··· Text section ···

We’ve stepped into the part of the calendar year known for its celebrations, selling and, for some people, sadness. Most people invest their time in the upbeat moods of the holiday season, but some spend the whole time waiting for it to get over.
It’s as if they waited for Santa Claus, realized he wasn’t going to come, but hadn’t thought yet of becoming Santa Claus.
In some people, of course, the sadness is authentic, it comes from something real. The holidays for the first year after a major personal loss can be especially hard, almost crippling. Each holiday without a loved one primarily reminds them of the holidays with that loved one.
But for some adults holiday-related sadness is a persistent problem not connected to a specific loss. It is more of a spiritual sadness. They are sad or depressed every year at the same time. They haven’t made the change from waiting for gifts to preparing gifts.
As an adult, waiting for Santa Claus sets up almost certain disappointment. Finding ways to be Santa Claus is a recipe for satisfaction.
It is one of the differences that C.S. Lewis writes about in “The Screwtape Letters”: the hell of worrying about what is going to happen to you rather than the pleasure of considering what you will do.
Good parents can specifically help their children learn to give and, even more, to look for places and ways to give to others. It is an important way that parents attend to their children’s spiritual growth.

···

## Parts of the exercise
1) In the collected data entries, quote the lines starting at the one containing "What side of the double-decker" and ending after the one containing "Answer: on the parked car's own right", omitting any picture markers.
2) Continue the essay on holiday sadness and giving from its last sentence.
The essay on holiday sadness and the entries after it are unrelated material.

··· Working data ···

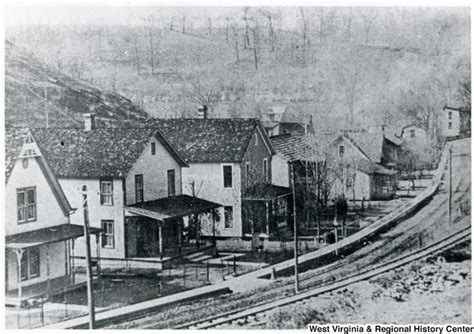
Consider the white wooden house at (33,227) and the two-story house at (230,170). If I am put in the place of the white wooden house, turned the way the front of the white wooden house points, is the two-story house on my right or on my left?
on my left

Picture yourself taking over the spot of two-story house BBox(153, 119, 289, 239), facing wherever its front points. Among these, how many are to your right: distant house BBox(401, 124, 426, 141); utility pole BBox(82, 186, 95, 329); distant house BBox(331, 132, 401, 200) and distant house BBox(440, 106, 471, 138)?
1

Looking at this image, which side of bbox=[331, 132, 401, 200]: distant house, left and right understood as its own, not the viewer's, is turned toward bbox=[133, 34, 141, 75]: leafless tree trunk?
right

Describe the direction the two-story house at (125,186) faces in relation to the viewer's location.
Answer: facing the viewer and to the right of the viewer

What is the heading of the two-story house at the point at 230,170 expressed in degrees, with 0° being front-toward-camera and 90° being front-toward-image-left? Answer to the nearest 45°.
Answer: approximately 315°

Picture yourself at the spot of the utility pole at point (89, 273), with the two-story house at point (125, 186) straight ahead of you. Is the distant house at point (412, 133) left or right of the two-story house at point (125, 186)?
right

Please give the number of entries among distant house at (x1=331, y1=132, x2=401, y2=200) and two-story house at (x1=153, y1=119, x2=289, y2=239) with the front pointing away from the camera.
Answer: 0
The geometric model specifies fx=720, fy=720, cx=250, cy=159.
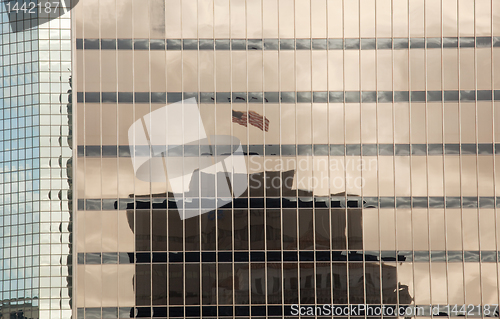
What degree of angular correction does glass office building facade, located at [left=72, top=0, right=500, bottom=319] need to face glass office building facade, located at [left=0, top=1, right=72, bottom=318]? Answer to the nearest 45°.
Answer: approximately 90° to its right

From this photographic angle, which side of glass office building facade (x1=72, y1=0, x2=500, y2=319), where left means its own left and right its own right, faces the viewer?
front
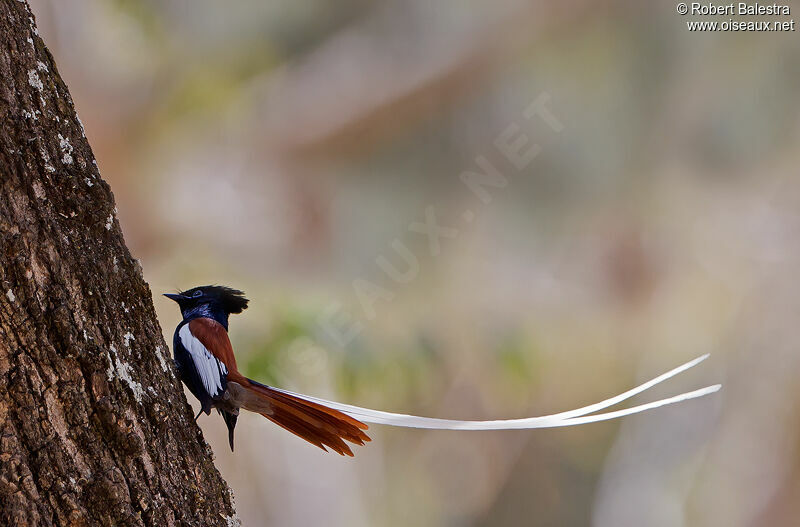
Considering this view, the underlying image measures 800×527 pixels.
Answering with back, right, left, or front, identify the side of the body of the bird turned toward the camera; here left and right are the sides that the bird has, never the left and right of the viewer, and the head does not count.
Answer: left
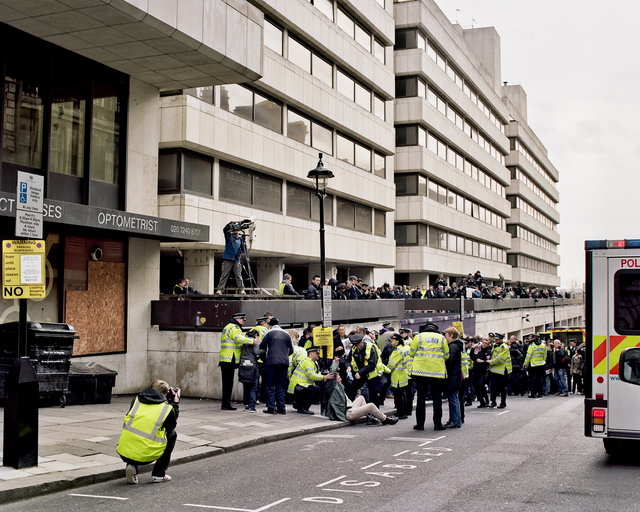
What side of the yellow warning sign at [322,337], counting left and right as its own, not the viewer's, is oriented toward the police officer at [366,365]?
left

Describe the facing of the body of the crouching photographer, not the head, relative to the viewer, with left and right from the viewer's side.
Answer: facing away from the viewer and to the right of the viewer

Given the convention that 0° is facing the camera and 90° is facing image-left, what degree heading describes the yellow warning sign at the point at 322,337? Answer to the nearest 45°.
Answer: approximately 0°

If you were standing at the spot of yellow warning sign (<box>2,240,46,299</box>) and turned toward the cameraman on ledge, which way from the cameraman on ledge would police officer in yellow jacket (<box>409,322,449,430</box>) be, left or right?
right

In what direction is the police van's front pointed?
away from the camera

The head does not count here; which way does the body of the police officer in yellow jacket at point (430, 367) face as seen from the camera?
away from the camera

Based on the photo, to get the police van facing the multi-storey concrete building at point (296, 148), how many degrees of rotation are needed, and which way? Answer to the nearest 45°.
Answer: approximately 45° to its left
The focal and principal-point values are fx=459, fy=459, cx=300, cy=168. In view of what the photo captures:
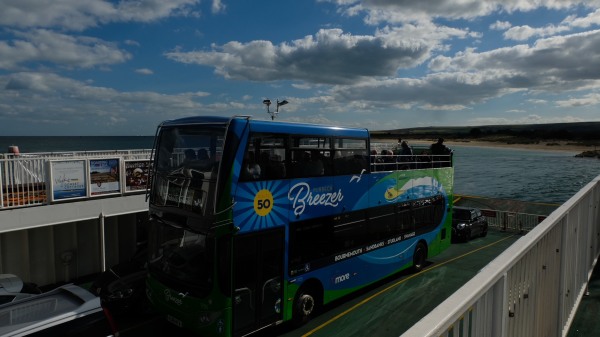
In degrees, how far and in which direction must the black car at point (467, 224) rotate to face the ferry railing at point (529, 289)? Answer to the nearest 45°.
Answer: approximately 45° to its left

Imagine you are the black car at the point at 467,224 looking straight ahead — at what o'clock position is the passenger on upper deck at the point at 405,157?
The passenger on upper deck is roughly at 11 o'clock from the black car.

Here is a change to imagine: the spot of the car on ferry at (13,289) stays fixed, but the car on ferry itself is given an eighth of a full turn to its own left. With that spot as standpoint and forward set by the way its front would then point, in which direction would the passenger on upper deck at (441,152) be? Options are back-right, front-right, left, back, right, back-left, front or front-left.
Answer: left

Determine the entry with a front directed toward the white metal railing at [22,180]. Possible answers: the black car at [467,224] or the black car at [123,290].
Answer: the black car at [467,224]

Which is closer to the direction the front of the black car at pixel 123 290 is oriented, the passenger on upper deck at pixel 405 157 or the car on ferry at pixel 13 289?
the car on ferry

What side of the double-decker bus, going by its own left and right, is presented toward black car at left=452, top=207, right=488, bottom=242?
back

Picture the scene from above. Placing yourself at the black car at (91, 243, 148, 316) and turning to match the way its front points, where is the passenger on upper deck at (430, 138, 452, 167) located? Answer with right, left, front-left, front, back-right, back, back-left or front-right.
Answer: back-left
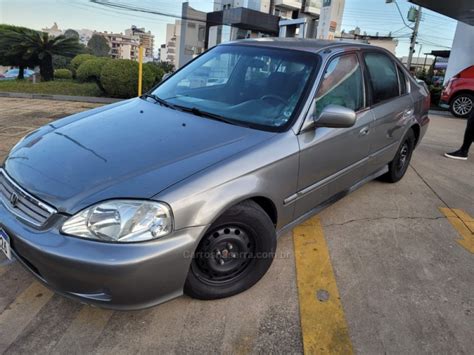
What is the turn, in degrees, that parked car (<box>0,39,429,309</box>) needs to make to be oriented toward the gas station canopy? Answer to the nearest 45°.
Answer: approximately 180°

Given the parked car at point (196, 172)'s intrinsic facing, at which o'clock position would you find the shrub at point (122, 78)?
The shrub is roughly at 4 o'clock from the parked car.

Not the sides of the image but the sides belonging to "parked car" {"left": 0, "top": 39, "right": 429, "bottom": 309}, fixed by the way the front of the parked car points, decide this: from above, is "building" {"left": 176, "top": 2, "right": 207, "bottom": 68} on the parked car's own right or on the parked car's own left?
on the parked car's own right

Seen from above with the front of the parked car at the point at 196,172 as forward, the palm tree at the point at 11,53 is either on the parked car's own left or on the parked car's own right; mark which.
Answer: on the parked car's own right

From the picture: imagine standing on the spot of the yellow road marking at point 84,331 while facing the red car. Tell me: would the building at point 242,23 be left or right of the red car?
left

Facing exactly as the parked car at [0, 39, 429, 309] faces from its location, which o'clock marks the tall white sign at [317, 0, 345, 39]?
The tall white sign is roughly at 5 o'clock from the parked car.

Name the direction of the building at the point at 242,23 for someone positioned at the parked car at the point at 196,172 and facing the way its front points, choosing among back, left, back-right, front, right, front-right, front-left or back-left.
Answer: back-right

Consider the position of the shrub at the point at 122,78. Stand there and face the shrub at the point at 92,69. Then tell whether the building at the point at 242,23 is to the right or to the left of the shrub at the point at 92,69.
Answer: right

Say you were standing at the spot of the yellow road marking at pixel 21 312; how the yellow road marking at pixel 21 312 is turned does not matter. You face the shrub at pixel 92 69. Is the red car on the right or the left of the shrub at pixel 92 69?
right

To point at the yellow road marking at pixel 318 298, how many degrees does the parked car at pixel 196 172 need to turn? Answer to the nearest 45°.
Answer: approximately 45° to its left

···

## Responses by task
1)
What side of the double-decker bus, going by its own left and right, is presented toward black car at left=452, top=207, right=488, bottom=242?
back

Picture the scene from above. Placing yourself at the black car at (91, 243, 148, 316) and turning to match the way its front points, where is the passenger on upper deck at (430, 138, 452, 167) located? Answer with right, left, front-left, front, back-right, back, back-left or front-right.
Answer: back-left
What is the turn, in degrees, that parked car (<box>0,39,429,309</box>) needs to make to be oriented toward the gas station canopy? Answer to the nearest 45°.
Answer: approximately 180°

Given the parked car at point (196, 172)'s intrinsic facing, at which o'clock position would you find the shrub at point (122, 78)?
The shrub is roughly at 4 o'clock from the parked car.

Not the sides of the image but the sides belonging to "parked car" {"left": 0, "top": 39, "right": 429, "bottom": 309}, fixed by the way the front of the parked car points, decide this: from above, is "building" {"left": 176, "top": 2, "right": 207, "bottom": 68} on the parked car's own right or on the parked car's own left?
on the parked car's own right

Seen from above with the front of the parked car at the point at 196,172 as forward, the palm tree at the point at 11,53 is either on the parked car's own left or on the parked car's own right; mark which.
Answer: on the parked car's own right

2)
This is the fourth column in a series about what good parents do. The others have been about being a strong presence, building trust and using accurate information to protect children. Attending to their children’s spiritual growth is as important as the others, and considering how to give to others is a spiritual exercise.
There is no end of good ways to give in ways that help. Need some ideas? On Nov. 20 The Herald published two full pages of “Ways to Give,” two pages, 12 columns, small type, single spaced. There is no limit to the number of ways to give.
In that one section some ways to give were money, some were service and time. Some were to people in need, others were on behalf of animals or the environment.
Part of the mystery in giving is that each person and each family may give in ways they can and want to. Each can give to things that interest them, that speak to them in some important way.
Our world is such that each person can give of themselves to something in which they believe, that is bigger than themselves. In doing so they become bigger people.
Parents can teach their children about giving to something that is bigger than themselves by first doing it as a family activity.
Our culture doesn’t encourage the idea of giving to something bigger than one’s self. Well, it does to some degree, but the market-driven culture wants people to first believe that it is “all about you.” What a nightmare it would be to believe that it was “all about you,” like learning that the “Hokey Pokey” is what it’s all about.
But, parents can do better than that for their children and with them. Giving to others is a cornerstone of spiritual growth. Giving joyfully makes it even stronger, and it should be joyful because there are benefits within view almost from the beginning of parenthood.
Children and teenagers who regularly spend active time in a faith community with their parents and other caring adults have fewer and less serious problems than children who don’t, according to Peter Scales and Nancy Leffert in “Developmental Assets: A synthesis of the Scientific Research on Adolescent Development.”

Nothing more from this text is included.